Raw data:

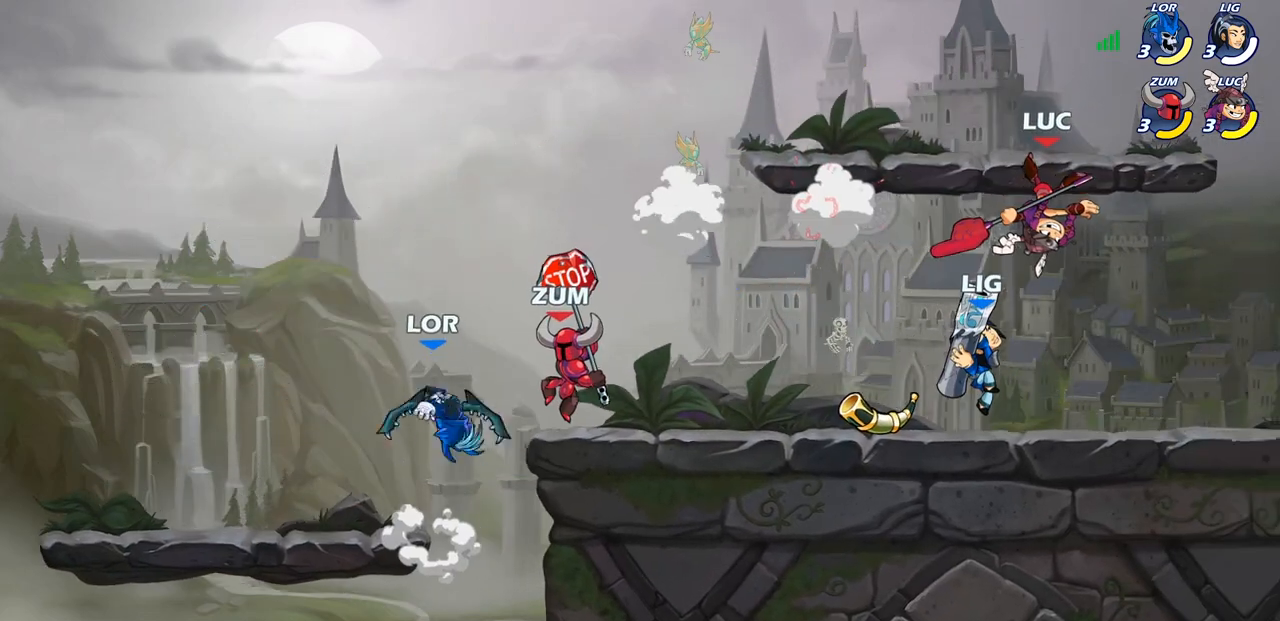
{"buttons": ["SQUARE"], "left_stick": "left", "right_stick": "center", "events": [[17, "R2", "down"], [267, "left_stick", "left"], [300, "R2", "up"], [467, "SQUARE", "down"]]}
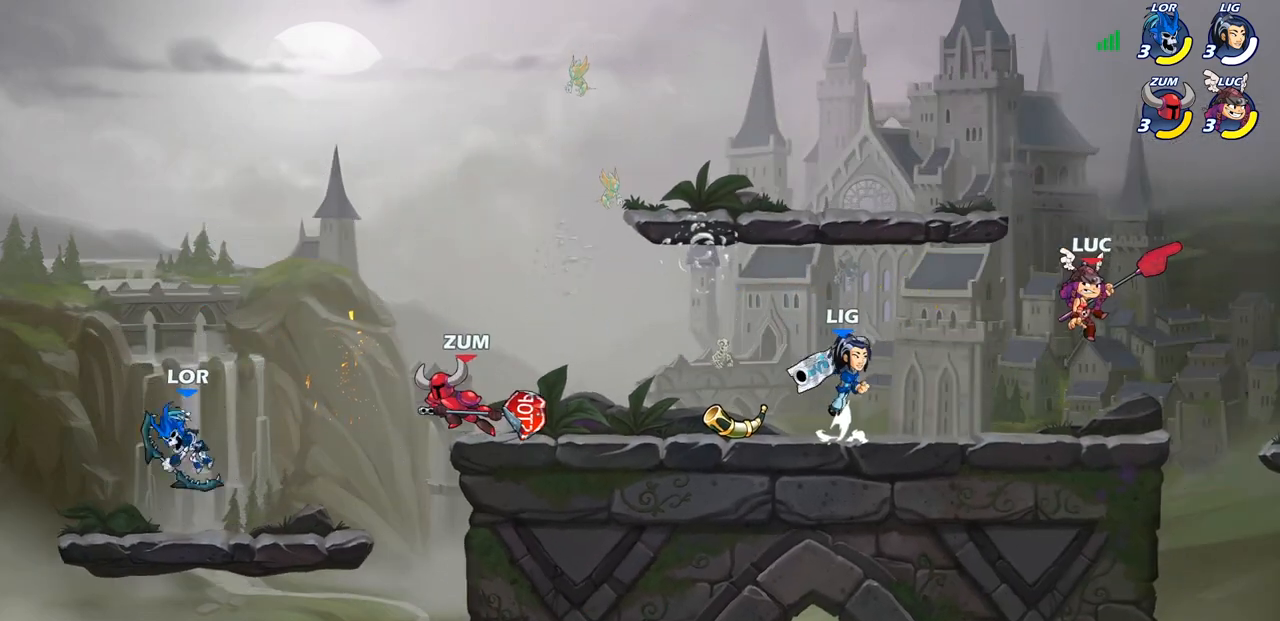
{"buttons": [], "left_stick": "right", "right_stick": "center", "events": [[100, "SQUARE", "up"], [183, "left_stick", "right"]]}
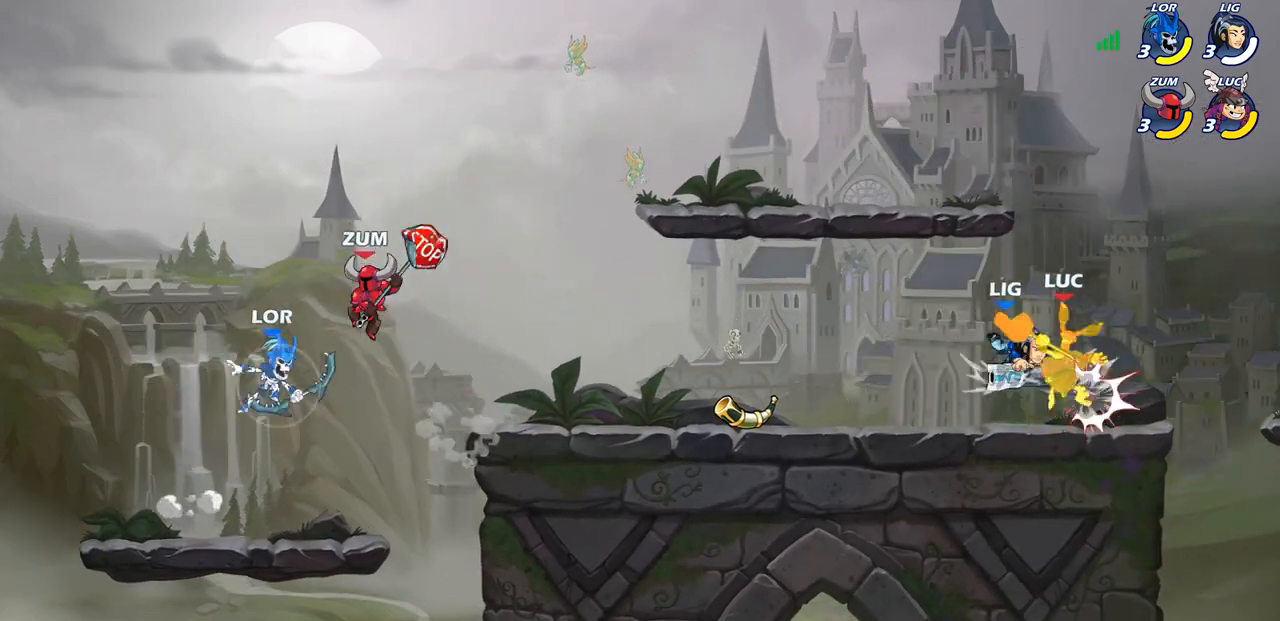
{"buttons": ["CROSS", "R2"], "left_stick": "left", "right_stick": "center", "events": [[250, "left_stick", "up"], [267, "CROSS", "down"], [300, "R2", "down"], [317, "left_stick", "left"]]}
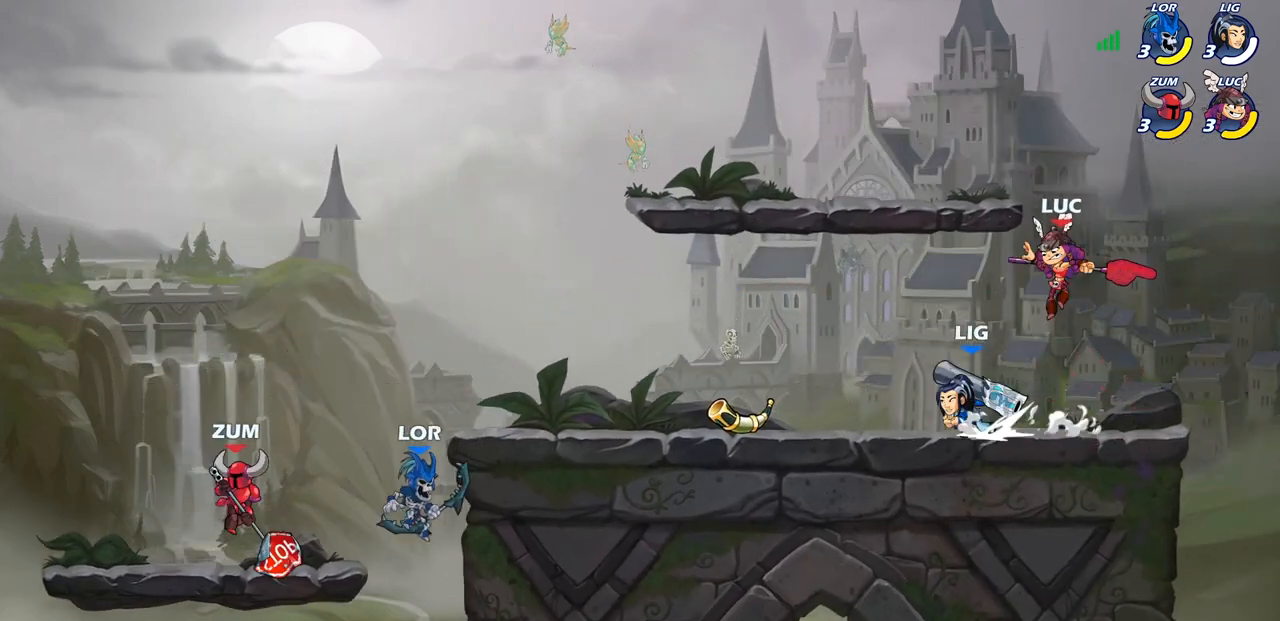
{"buttons": [], "left_stick": "up-right", "right_stick": "center", "events": [[83, "CROSS", "up"], [83, "R2", "up"], [150, "CROSS", "down"], [233, "left_stick", "up-right"], [350, "CROSS", "up"]]}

What you will do: Within the listing above, copy each line that has the string "SQUARE".

Task result:
{"buttons": ["SQUARE"], "left_stick": "left", "right_stick": "center", "events": [[17, "R2", "down"], [267, "left_stick", "left"], [300, "R2", "up"], [467, "SQUARE", "down"]]}
{"buttons": [], "left_stick": "right", "right_stick": "center", "events": [[100, "SQUARE", "up"], [183, "left_stick", "right"]]}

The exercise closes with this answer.